-- Opening Marker --

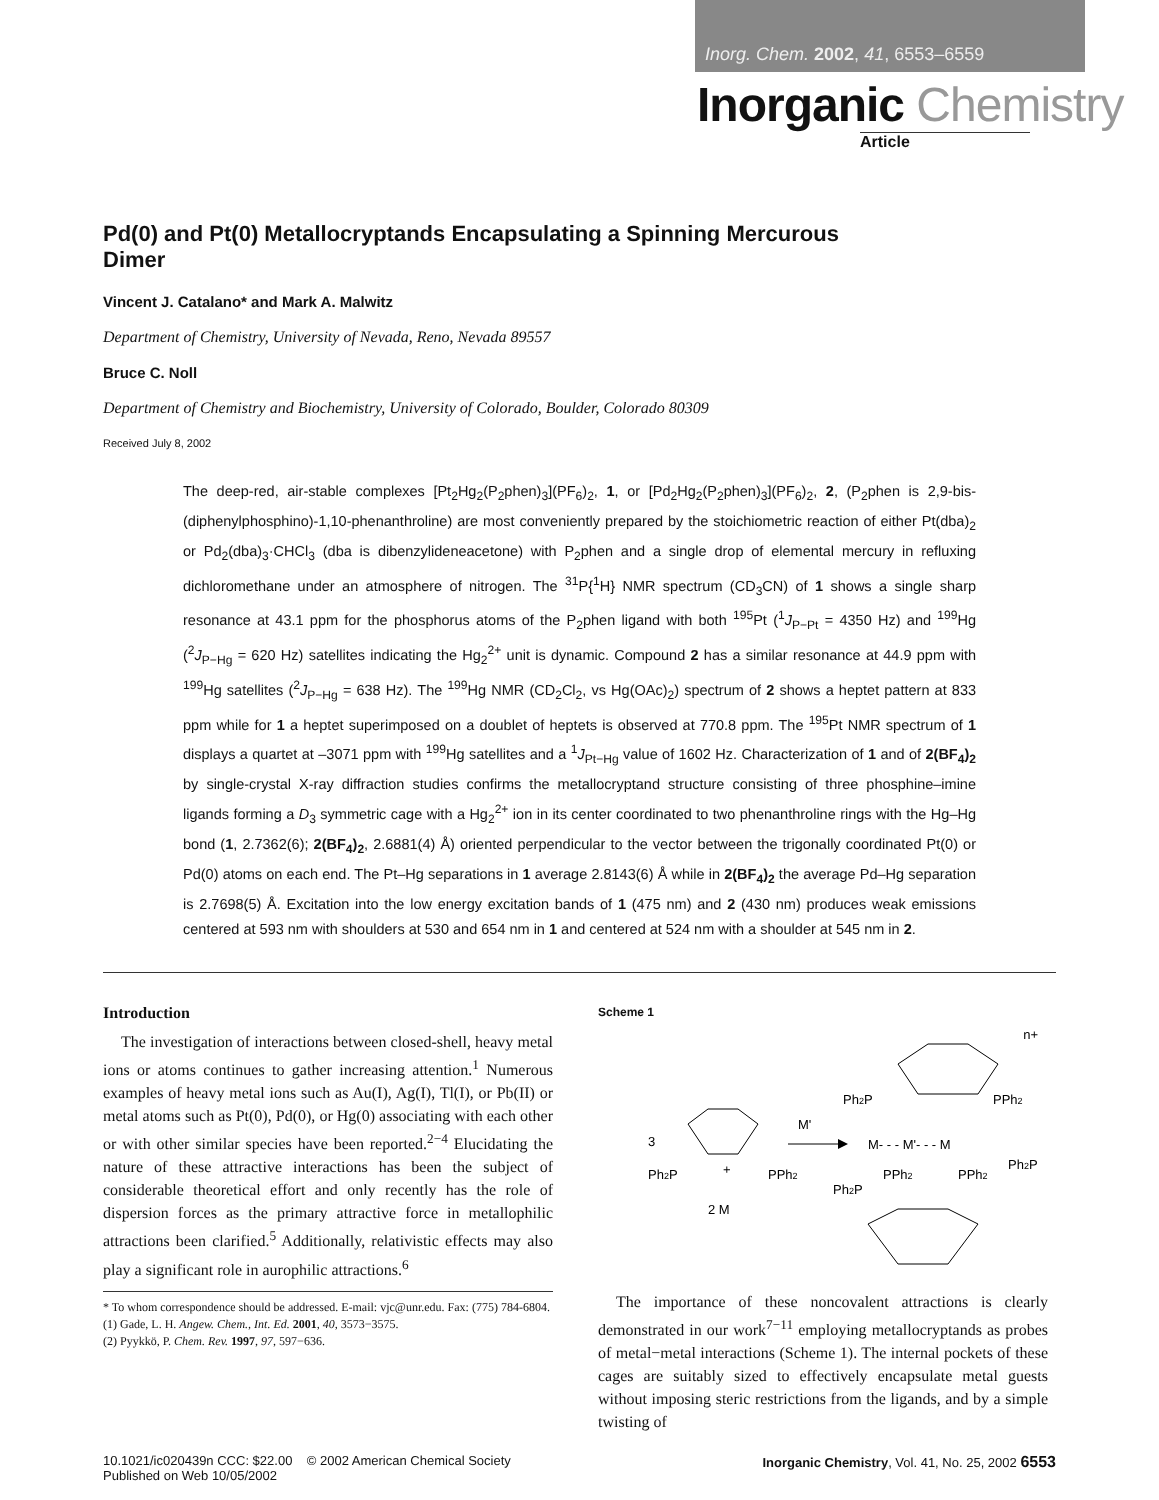Inorg. Chem. 2002, 41, 6553–6559
Inorganic Chemistry
Article
Pd(0) and Pt(0) Metallocryptands Encapsulating a Spinning Mercurous Dimer
Vincent J. Catalano* and Mark A. Malwitz
Department of Chemistry, University of Nevada, Reno, Nevada 89557
Bruce C. Noll
Department of Chemistry and Biochemistry, University of Colorado, Boulder, Colorado 80309
Received July 8, 2002
The deep-red, air-stable complexes [Pt<sub>2</sub>Hg<sub>2</sub>(P<sub>2</sub>phen)<sub>3</sub>](PF<sub>6</sub>)<sub>2</sub>, 1, or [Pd<sub>2</sub>Hg<sub>2</sub>(P<sub>2</sub>phen)<sub>3</sub>](PF<sub>6</sub>)<sub>2</sub>, 2, (P<sub>2</sub>phen is 2,9-bis-(diphenylphosphino)-1,10-phenanthroline) are most conveniently prepared by the stoichiometric reaction of either Pt(dba)<sub>2</sub> or Pd<sub>2</sub>(dba)<sub>3</sub>·CHCl<sub>3</sub> (dba is dibenzylideneacetone) with P<sub>2</sub>phen and a single drop of elemental mercury in refluxing dichloromethane under an atmosphere of nitrogen. The <sup>31</sup>P{<sup>1</sup>H} NMR spectrum (CD<sub>3</sub>CN) of 1 shows a single sharp resonance at 43.1 ppm for the phosphorus atoms of the P<sub>2</sub>phen ligand with both <sup>195</sup>Pt (<sup>1</sup>J<sub>P−Pt</sub> = 4350 Hz) and <sup>199</sup>Hg (<sup>2</sup>J<sub>P−Hg</sub> = 620 Hz) satellites indicating the Hg<sub>2</sub><sup>2+</sup> unit is dynamic. Compound 2 has a similar resonance at 44.9 ppm with <sup>199</sup>Hg satellites (<sup>2</sup>J<sub>P−Hg</sub> = 638 Hz). The <sup>199</sup>Hg NMR (CD<sub>2</sub>Cl<sub>2</sub>, vs Hg(OAc)<sub>2</sub>) spectrum of 2 shows a heptet pattern at 833 ppm while for 1 a heptet superimposed on a doublet of heptets is observed at 770.8 ppm. The <sup>195</sup>Pt NMR spectrum of 1 displays a quartet at –3071 ppm with <sup>199</sup>Hg satellites and a <sup>1</sup>J<sub>Pt−Hg</sub> value of 1602 Hz. Characterization of 1 and of 2(BF<sub>4</sub>)<sub>2</sub> by single-crystal X-ray diffraction studies confirms the metallocryptand structure consisting of three phosphine–imine ligands forming a D<sub>3</sub> symmetric cage with a Hg<sub>2</sub><sup>2+</sup> ion in its center coordinated to two phenanthroline rings with the Hg–Hg bond (1, 2.7362(6); 2(BF<sub>4</sub>)<sub>2</sub>, 2.6881(4) Å) oriented perpendicular to the vector between the trigonally coordinated Pt(0) or Pd(0) atoms on each end. The Pt–Hg separations in 1 average 2.8143(6) Å while in 2(BF<sub>4</sub>)<sub>2</sub> the average Pd–Hg separation is 2.7698(5) Å. Excitation into the low energy excitation bands of 1 (475 nm) and 2 (430 nm) produces weak emissions centered at 593 nm with shoulders at 530 and 654 nm in 1 and centered at 524 nm with a shoulder at 545 nm in 2.
Introduction
The investigation of interactions between closed-shell, heavy metal ions or atoms continues to gather increasing attention.<sup>1</sup> Numerous examples of heavy metal ions such as Au(I), Ag(I), Tl(I), or Pb(II) or metal atoms such as Pt(0), Pd(0), or Hg(0) associating with each other or with other similar species have been reported.<sup>2−4</sup> Elucidating the nature of these attractive interactions has been the subject of considerable theoretical effort and only recently has the role of dispersion forces as the primary attractive force in metallophilic attractions been clarified.<sup>5</sup> Additionally, relativistic effects may also play a significant role in aurophilic attractions.<sup>6</sup>
* To whom correspondence should be addressed. E-mail: vjc@unr.edu. Fax: (775) 784-6804.
(1) Gade, L. H. Angew. Chem., Int. Ed. 2001, 40, 3573−3575.
(2) Pyykkö, P. Chem. Rev. 1997, 97, 597−636.
Scheme 1
3
Ph2P
PPh2
+
2 M
M'
n+
Ph2P
PPh2
M- - - M'- - - M
Ph2P
PPh2
PPh2
Ph2P
The importance of these noncovalent attractions is clearly demonstrated in our work<sup>7−11</sup> employing metallocryptands as probes of metal−metal interactions (Scheme 1). The internal pockets of these cages are suitably sized to effectively encapsulate metal guests without imposing steric restrictions from the ligands, and by a simple twisting of
10.1021/ic020439n CCC: $22.00 © 2002 American Chemical Society
Published on Web 10/05/2002
Inorganic Chemistry, Vol. 41, No. 25, 2002 6553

-- Closing Marker --

* Your objective
Repeat the material above word for word; no images go in the copy.

* Output of the task
Inorg. Chem. 2002, 41, 6553–6559
Inorganic Chemistry
Article
Pd(0) and Pt(0) Metallocryptands Encapsulating a Spinning Mercurous Dimer
Vincent J. Catalano* and Mark A. Malwitz
Department of Chemistry, University of Nevada, Reno, Nevada 89557
Bruce C. Noll
Department of Chemistry and Biochemistry, University of Colorado, Boulder, Colorado 80309
Received July 8, 2002
The deep-red, air-stable complexes [Pt<sub>2</sub>Hg<sub>2</sub>(P<sub>2</sub>phen)<sub>3</sub>](PF<sub>6</sub>)<sub>2</sub>, 1, or [Pd<sub>2</sub>Hg<sub>2</sub>(P<sub>2</sub>phen)<sub>3</sub>](PF<sub>6</sub>)<sub>2</sub>, 2, (P<sub>2</sub>phen is 2,9-bis-(diphenylphosphino)-1,10-phenanthroline) are most conveniently prepared by the stoichiometric reaction of either Pt(dba)<sub>2</sub> or Pd<sub>2</sub>(dba)<sub>3</sub>·CHCl<sub>3</sub> (dba is dibenzylideneacetone) with P<sub>2</sub>phen and a single drop of elemental mercury in refluxing dichloromethane under an atmosphere of nitrogen. The <sup>31</sup>P{<sup>1</sup>H} NMR spectrum (CD<sub>3</sub>CN) of 1 shows a single sharp resonance at 43.1 ppm for the phosphorus atoms of the P<sub>2</sub>phen ligand with both <sup>195</sup>Pt (<sup>1</sup>J<sub>P−Pt</sub> = 4350 Hz) and <sup>199</sup>Hg (<sup>2</sup>J<sub>P−Hg</sub> = 620 Hz) satellites indicating the Hg<sub>2</sub><sup>2+</sup> unit is dynamic. Compound 2 has a similar resonance at 44.9 ppm with <sup>199</sup>Hg satellites (<sup>2</sup>J<sub>P−Hg</sub> = 638 Hz). The <sup>199</sup>Hg NMR (CD<sub>2</sub>Cl<sub>2</sub>, vs Hg(OAc)<sub>2</sub>) spectrum of 2 shows a heptet pattern at 833 ppm while for 1 a heptet superimposed on a doublet of heptets is observed at 770.8 ppm. The <sup>195</sup>Pt NMR spectrum of 1 displays a quartet at –3071 ppm with <sup>199</sup>Hg satellites and a <sup>1</sup>J<sub>Pt−Hg</sub> value of 1602 Hz. Characterization of 1 and of 2(BF<sub>4</sub>)<sub>2</sub> by single-crystal X-ray diffraction studies confirms the metallocryptand structure consisting of three phosphine–imine ligands forming a D<sub>3</sub> symmetric cage with a Hg<sub>2</sub><sup>2+</sup> ion in its center coordinated to two phenanthroline rings with the Hg–Hg bond (1, 2.7362(6); 2(BF<sub>4</sub>)<sub>2</sub>, 2.6881(4) Å) oriented perpendicular to the vector between the trigonally coordinated Pt(0) or Pd(0) atoms on each end. The Pt–Hg separations in 1 average 2.8143(6) Å while in 2(BF<sub>4</sub>)<sub>2</sub> the average Pd–Hg separation is 2.7698(5) Å. Excitation into the low energy excitation bands of 1 (475 nm) and 2 (430 nm) produces weak emissions centered at 593 nm with shoulders at 530 and 654 nm in 1 and centered at 524 nm with a shoulder at 545 nm in 2.
Introduction
The investigation of interactions between closed-shell, heavy metal ions or atoms continues to gather increasing attention.<sup>1</sup> Numerous examples of heavy metal ions such as Au(I), Ag(I), Tl(I), or Pb(II) or metal atoms such as Pt(0), Pd(0), or Hg(0) associating with each other or with other similar species have been reported.<sup>2−4</sup> Elucidating the nature of these attractive interactions has been the subject of considerable theoretical effort and only recently has the role of dispersion forces as the primary attractive force in metallophilic attractions been clarified.<sup>5</sup> Additionally, relativistic effects may also play a significant role in aurophilic attractions.<sup>6</sup>
* To whom correspondence should be addressed. E-mail: vjc@unr.edu. Fax: (775) 784-6804.
(1) Gade, L. H. Angew. Chem., Int. Ed. 2001, 40, 3573−3575.
(2) Pyykkö, P. Chem. Rev. 1997, 97, 597−636.
Scheme 1
3
Ph2P
PPh2
+
2 M
M'
n+
Ph2P
PPh2
M- - - M'- - - M
Ph2P
PPh2
PPh2
Ph2P
The importance of these noncovalent attractions is clearly demonstrated in our work<sup>7−11</sup> employing metallocryptands as probes of metal−metal interactions (Scheme 1). The internal pockets of these cages are suitably sized to effectively encapsulate metal guests without imposing steric restrictions from the ligands, and by a simple twisting of
10.1021/ic020439n CCC: $22.00 © 2002 American Chemical Society
Published on Web 10/05/2002
Inorganic Chemistry, Vol. 41, No. 25, 2002 6553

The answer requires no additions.